[SAC] [Hosting] Hypervisor reboots on production Ganeti cluster


We’ve been having issues with our Ganeti cluster hypervisors randomly rebooting. So far we’ve had this happen four times within the last month (including this morning) at the following times (in UTC) and duration:

Event Start Time Event End Time Event Duration

2018-07-27 10:25:13 2018-07-27 10:29:29 0d 0h 4m 16s

2018-07-28 17:03:19 2018-07-28 17:06:57 0d 0h 3m 38s

2018-08-23 08:14:07 2018-08-23 08:18:00 0d 0h 3m 53s

2018-08-27 11:46:06 2018-08-27 11:48:44 0d 0h 2m 38s

The kernel log points to this [1] upstream issue for RHEL and also reported on the CentOS forum [2] (We run CentOS 7 on our servers).

[1] https://access.redhat.com/solutions/3432391
[2] https://www.centos.org/forums/viewtopic.php?t=67170

It seems the solution is “In progress” so I expect it to be included in the next released kernel in CentOS. Unfortunately the workaround is to either use an older kernel or just wait. As of right now we are going to opt to wait until the next release happens however if we see increased instability we’ll look into using an older kernel.

So far this only affects our Ganeti cluster and hasn’t been triggered in either of our OpenStack clusters (x86 & ppc64le) as of yet.

For some of our older VMs which boot using an external kernel we build, we’ve been hitting a different problem with the dracut dropping to an emergency shell if there are any fsck warnings on boot. We’ve had to manually fsck those filesystems and reboot the VMs to bring them back online. We’re hoping to move away from these external kernels soon so let us know if you’d like to do that. In the meantime, we’re going to look and see what changes we can make with the initrd so that it doesn’t drop into the emergency shell and let’s the OS do the fsck instead. We recently updated those external kernels to use an initrd which is why this has started to happen.

The RH solution page has the following upstream commit message which explains why this bug is happening in the kernel:

Because we drop cpu_base->lock around calling hrtimer::function, it is
possible for hrtimer_start() to come in between and enqueue the timer.

If hrtimer::function then returns HRTIMER_RESTART we’ll hit the BUG_ON
because HRTIMER_STATE_ENQUEUED will be set.

Since the above is a perfectly valid scenario, remove the BUG_ON and
make the enqueue_hrtimer() call conditional on the timer not being
enqueued already.

NOTE: in that concurrent scenario its entirely common for both sites
to want to modify the hrtimer, since hrtimers don’t provide
serialization themselves be sure to provide some such that the
hrtimer::function and the hrtimer_start() caller don’t both try and
fudge the expiration state at the same time.

To that effect, add a WARN when someone tries to forward an already
enqueued timer, the most common way to change the expiry of self
restarting timers.

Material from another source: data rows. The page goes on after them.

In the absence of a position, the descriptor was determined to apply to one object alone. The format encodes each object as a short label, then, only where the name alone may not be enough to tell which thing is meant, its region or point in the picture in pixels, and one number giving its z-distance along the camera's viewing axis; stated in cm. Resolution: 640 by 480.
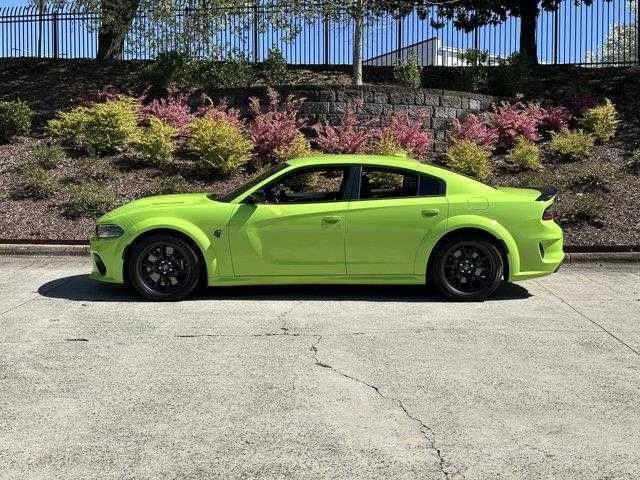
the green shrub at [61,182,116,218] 1190
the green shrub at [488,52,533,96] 1702
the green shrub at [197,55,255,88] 1717
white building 2005
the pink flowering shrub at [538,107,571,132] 1527
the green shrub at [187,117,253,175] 1343
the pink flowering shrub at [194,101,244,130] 1458
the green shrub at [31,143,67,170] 1385
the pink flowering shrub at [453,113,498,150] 1447
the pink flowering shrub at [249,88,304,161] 1403
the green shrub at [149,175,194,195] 1257
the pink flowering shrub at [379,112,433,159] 1414
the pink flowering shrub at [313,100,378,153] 1405
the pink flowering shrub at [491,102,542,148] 1471
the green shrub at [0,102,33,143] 1523
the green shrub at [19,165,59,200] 1262
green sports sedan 764
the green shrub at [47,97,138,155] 1451
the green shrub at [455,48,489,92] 1758
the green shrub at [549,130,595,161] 1398
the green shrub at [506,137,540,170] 1353
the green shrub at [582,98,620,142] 1483
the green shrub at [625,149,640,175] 1330
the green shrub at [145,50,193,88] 1695
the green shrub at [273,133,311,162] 1372
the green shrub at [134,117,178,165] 1380
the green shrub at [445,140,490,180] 1322
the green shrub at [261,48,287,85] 1769
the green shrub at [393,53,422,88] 1678
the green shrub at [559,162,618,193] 1252
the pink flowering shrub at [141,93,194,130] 1512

Ideally we’d put the WARN in everything modifying
the expiry but most of that is inlines and we don’t need the bloat.

If you have any questions or concerns please let us know.



Lance Albertson

Oregon State University | Open Source Lab

Hi all,

I wanted to send you an update on this situation as it seems to keep happening. Unfortunately it doesn’t seem that RHEL has released a new kernel which resolves this issue. Over the past few days I’ve been rebooting nodes to apply the L1TF vulnerability fixes which of course means these nodes are now running the kernel which has this bug. This has made the cluster more unstable unfortunately causing multiple reboots a day.

I’m currently working on deploying a new mainline kernel to mitigate this issue and hope to have it deployed by the end of today.


Lance Albertson

Oregon State University | Open Source Lab

I’ve deployed a new kernel on all of our production ganeti nodes and the systems seem to be running better now. I’ll keep an eye on it for the next few days to be sure everything is still working properly.